Fewer than half of the world’s countries have ratified the ICC statute, but only the United States has deliberately sought to undermine the court. The Bush administration is worried that its soldiers or officials might be subject to malicious prosecutions. For the last six years, most international lawyers have insisted that the United States has nothing to fear, because its s0phisticated system of military justice will mean that the complementary jurisdiction of the ICC is not necessary. But this assumes that alleged crimes will always be diligently investigated and prosecuted by US military lawyers, which might not be the case if the orders to commit the crimes originated at the highest levels. The torture at Abu Ghraib prison and the subsequently leaked memorandum that sought to justify all but the most extreme methods of interrogation calls the assumption of US diligence into question. Had Saddam ratified the ICC statute, the chief prosecutor would, quite properly, already be investigating the Abu Ghraib situation – with a view to possibly laying charges for command responsibility against the US secretary of defense and the president.

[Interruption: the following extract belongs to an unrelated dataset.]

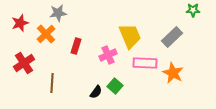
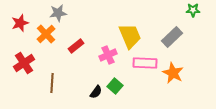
red rectangle: rotated 35 degrees clockwise
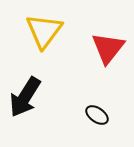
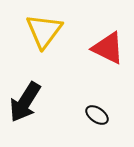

The United States, with British support, has sought to protect itself against this kind of risk. Security Council Resolution 1422, adopted in July 2002, provided immunity from ICC jurisdiction to the personnel of any non-party engaged in an UN-authorised action. Although designed to protect US soldiers engaged in UN peacekeeping, the resolution arguably also provided protection for US soldiers and their superiors in Iraq – if you accept the argument advanced by the US and UK that the war was in fact authorised by the UN.
Although Resolution 1422 provided only 12 months of immunity, it was subsequently renewed. It seemed destined to be renewed again last month, until the torture scandal broke. Faced with an unexpected wave of opposition, the United States withdrew its draft resolution and the immunity lapsed. In practical legal terms, this may have little effect, since the US has spent the last two years negotiating more than 90 bilateral treaties that commit other countries not to surrender its nationals to the ICC – though these treaties would not necessarily stand up to scrutiny before the court. In political terms, the opposition to the extension of immunity is hugely significant because it shows that many countries have finally lost patience with the US president’s contemptuous attitude to international law. A show trial in Baghdad will only exacerbate the tension between a world that still wants a fair and sustainable international legal system, and an American administration that hardly seems to care. No wonder Saddam was smiling: Bush has bungled again.